Closed SimonHeybrock closed 4 months ago
Ok for a prototype.
This is not meant to be a prototype.
And I would also prefer not using pandas if possible because users might not use pandas either.
We could use a plain dict
, but then we do not have index names (aka dims), so one would need to implement a custom data structure for this, including ultimately something like a multi-index (or, simpler something N-D like Scipp, but that won't work any more as soon as Cyclebane supports groupby
). I don't think users would prefer using a custom class from an unknown library over a very well known and package in widespread use. Do you have something else in mind?

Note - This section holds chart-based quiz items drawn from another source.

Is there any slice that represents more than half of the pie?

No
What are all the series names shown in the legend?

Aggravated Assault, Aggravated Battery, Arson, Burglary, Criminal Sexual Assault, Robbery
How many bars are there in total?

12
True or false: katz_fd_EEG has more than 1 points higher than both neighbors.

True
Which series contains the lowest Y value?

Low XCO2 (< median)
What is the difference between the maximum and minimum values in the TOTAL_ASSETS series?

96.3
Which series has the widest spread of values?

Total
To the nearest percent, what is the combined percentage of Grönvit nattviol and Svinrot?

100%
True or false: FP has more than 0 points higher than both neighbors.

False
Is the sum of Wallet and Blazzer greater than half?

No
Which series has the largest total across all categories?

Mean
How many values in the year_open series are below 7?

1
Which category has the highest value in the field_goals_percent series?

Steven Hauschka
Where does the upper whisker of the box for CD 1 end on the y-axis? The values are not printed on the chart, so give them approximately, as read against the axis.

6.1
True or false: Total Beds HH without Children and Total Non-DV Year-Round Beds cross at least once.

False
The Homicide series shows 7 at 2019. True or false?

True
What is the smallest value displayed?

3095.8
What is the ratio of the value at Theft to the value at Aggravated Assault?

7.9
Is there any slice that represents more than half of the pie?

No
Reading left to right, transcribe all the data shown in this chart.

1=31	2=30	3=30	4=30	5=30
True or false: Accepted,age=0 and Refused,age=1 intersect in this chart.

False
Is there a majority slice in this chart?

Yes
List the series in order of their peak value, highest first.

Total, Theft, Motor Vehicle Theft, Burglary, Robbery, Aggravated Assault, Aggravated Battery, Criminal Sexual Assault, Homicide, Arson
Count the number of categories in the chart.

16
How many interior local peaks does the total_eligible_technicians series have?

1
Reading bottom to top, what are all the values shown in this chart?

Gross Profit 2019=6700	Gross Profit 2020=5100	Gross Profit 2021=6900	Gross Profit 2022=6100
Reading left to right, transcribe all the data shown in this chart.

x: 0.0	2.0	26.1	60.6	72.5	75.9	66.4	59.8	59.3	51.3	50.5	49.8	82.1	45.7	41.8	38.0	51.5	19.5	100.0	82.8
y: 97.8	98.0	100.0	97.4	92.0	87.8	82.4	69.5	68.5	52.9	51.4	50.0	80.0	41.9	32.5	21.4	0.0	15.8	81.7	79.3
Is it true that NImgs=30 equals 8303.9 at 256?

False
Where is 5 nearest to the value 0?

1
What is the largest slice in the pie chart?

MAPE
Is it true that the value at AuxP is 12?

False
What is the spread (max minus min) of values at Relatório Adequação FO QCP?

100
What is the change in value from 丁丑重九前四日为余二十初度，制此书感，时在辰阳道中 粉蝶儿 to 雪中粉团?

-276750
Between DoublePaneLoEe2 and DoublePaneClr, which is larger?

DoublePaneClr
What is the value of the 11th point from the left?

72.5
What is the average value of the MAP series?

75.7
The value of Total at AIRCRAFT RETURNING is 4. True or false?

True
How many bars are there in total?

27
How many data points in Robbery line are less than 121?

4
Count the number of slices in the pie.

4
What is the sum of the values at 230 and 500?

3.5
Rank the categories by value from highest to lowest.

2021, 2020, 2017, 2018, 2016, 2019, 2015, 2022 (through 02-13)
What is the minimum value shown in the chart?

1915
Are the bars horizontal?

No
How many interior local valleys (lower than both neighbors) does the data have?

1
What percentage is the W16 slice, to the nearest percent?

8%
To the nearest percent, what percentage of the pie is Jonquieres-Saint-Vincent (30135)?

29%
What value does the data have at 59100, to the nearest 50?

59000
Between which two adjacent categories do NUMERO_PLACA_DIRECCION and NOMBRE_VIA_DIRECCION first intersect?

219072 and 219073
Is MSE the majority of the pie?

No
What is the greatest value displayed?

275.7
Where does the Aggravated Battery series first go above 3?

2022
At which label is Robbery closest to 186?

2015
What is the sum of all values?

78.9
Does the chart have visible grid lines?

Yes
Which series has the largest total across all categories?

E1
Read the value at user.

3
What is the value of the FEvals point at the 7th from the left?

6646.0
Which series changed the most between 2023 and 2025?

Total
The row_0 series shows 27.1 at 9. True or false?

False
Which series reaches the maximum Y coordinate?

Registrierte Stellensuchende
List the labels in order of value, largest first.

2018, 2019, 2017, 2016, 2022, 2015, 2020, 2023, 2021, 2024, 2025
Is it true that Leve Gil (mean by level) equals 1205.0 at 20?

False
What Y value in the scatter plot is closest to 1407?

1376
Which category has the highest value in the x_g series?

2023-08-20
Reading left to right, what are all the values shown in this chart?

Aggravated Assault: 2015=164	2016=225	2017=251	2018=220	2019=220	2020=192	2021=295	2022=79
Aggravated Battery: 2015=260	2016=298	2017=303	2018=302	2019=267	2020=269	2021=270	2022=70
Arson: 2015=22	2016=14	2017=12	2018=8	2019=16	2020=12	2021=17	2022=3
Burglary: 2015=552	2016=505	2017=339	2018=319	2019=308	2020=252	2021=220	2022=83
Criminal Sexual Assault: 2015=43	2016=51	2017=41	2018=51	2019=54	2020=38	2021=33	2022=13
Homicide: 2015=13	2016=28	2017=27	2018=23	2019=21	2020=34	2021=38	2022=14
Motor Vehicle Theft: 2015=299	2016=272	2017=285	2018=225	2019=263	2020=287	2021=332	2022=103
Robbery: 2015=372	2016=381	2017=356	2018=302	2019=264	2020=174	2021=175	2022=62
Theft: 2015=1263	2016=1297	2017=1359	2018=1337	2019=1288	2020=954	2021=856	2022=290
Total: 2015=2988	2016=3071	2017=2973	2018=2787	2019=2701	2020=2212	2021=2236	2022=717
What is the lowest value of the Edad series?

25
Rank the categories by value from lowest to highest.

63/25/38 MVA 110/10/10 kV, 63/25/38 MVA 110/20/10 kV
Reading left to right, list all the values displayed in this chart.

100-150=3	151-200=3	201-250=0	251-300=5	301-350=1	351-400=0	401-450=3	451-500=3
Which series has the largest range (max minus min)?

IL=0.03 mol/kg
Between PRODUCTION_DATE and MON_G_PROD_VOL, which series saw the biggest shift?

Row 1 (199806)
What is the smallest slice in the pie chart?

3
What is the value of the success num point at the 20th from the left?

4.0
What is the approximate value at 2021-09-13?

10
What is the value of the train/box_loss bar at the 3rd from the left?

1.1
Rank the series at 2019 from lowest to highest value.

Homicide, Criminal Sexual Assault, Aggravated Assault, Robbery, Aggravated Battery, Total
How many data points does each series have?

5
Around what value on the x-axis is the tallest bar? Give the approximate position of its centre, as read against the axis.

But in the long run, I would prefer merging this with
compute
.
It is not yet clear to me that this is a good idea, so I refrained from expressing a preference at this point. Pipeline.compute
can compute multiple keys (returning a dict
, instead of a single value). So we would need to return a dict
containing one or more pandas.Series
(instead of a single Series
). Would it be too confusing to get a dict
, a Series
, or a dict
containing Series
, depending on the args? It is starting too look like a bad interface. Maybe the methods for one target (or a single mapped target) should be separate from the one computing multiple targets? Edit: Furthermore, I had to add an optional index_names
argument, in case there are multiple mapped nodes with the same name, which would be cumbersome to integrate into compute
with multiple targets.
This fixes a big UX hurdle when computing results that use mapped nodes.
We will later on consider if this should be integrated more tightly with
Pipeline.compute
, for now this should serve as a solution that is 80% there an can be used to gather more insights/experience.